◆ **OBJECTIVE**:
State what the ancients imagined the heavens to be, according to the passage about God's love.

◆ **TEXT BLOCK**:
:::::
I can imagine Abram calling Sarai out of the tent: “Sarai, Sarai, come out here and look at the sky. Try to count the stars!” I can imagine Sarai coming out of the tent: “Abram, it’s past your bedtime! If you want to be romantic, let’s go back in the tent, it’s freezing out here!” – Just imagine how foolish it would be to try to count the stars. It just cannot be done. The sky is immeasurable. No wonder the ancients imagined that the heavens are the dwelling place of God…
Just as Abram struggled perhaps to process just how many descendants he would have, we could also struggle to understand the immeasurable.
One of the things we really struggle with is the depth and scope of God’s love. How deep is God’s love? How far does it go? Where are the boundaries of God’s love? We sometimes say that God’s love is endless, but we don’t really believe it, do we?
I find that there is always a tendency in human beings to limit God’s love. We cannot cope with a love that is limitless. Yes, we can understand that God’s love is vast, but it has to have limits. And we build ironclad theologies around these limits. Yes, ‘For God so loved the world’, we read the verse – but only those who believe will not perish. Those who do not believe will end up in hell. This is how many Christians read it. Yes, God loves the whole world, but he will only save a few – those who choose to believe in Jesus.
God’s love is vast, but it has limits, doesn’t it? Human calculations lead us to believe that if God’s love was limitless, what could possibly stop people from committing sin? If God’s love wins in the end, what is the point of being a Christian and what is the point of striving to live a godly and circumspect life? If people were no longer afraid of the fires of hell, why would they come to faith? What would we do without the fear incentive?
What is most confusing for non-Christians is to hear us talking about God being a God of love, and then putting limits to his love, while removing any limits from the length of eternal punishment. Christians often are much too ready to point out the eternal punishment of hell, but hesitate to speak about God’s eternal love.
I saw a comic last week of a skinny African child, with the caption saying: “Just think: not only do I get to starve to death, but go to hell after that. Just because of where I was born.” It is so easy for us in the west to think that God loves us so much more than he loves others. Does God love Muslims? Or Hindus?
:::::
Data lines

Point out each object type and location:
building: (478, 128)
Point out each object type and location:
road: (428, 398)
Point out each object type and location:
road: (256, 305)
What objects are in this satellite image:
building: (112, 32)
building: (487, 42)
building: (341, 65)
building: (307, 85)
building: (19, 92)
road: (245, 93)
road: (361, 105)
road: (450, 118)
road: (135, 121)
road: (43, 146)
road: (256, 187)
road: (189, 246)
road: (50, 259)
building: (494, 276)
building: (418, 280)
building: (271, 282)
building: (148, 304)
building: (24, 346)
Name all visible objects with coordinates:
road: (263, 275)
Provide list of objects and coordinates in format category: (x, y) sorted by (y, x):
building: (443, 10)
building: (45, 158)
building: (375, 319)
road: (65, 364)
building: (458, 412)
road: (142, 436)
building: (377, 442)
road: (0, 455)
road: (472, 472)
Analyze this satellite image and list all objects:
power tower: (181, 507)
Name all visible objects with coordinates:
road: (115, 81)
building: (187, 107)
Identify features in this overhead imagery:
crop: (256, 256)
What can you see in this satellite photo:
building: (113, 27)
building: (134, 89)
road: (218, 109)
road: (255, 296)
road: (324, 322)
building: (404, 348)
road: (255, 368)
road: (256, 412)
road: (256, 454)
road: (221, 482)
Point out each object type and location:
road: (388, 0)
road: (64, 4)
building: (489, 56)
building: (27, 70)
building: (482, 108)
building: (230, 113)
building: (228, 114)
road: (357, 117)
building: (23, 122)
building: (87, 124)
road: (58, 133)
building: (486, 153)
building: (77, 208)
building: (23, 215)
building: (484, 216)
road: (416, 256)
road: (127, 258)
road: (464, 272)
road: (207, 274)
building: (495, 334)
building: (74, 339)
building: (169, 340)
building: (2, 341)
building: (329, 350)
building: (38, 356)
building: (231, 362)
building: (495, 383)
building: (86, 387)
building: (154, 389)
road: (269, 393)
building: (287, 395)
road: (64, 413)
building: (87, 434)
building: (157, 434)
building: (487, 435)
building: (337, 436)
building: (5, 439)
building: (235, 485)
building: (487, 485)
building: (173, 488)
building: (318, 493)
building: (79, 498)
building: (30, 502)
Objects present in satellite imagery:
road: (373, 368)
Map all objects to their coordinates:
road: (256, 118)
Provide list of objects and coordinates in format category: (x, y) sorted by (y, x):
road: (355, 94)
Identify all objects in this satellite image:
:::::
◆ **REPLY TO THE TASK**:
They imagined the heavens to be the dwelling place of God.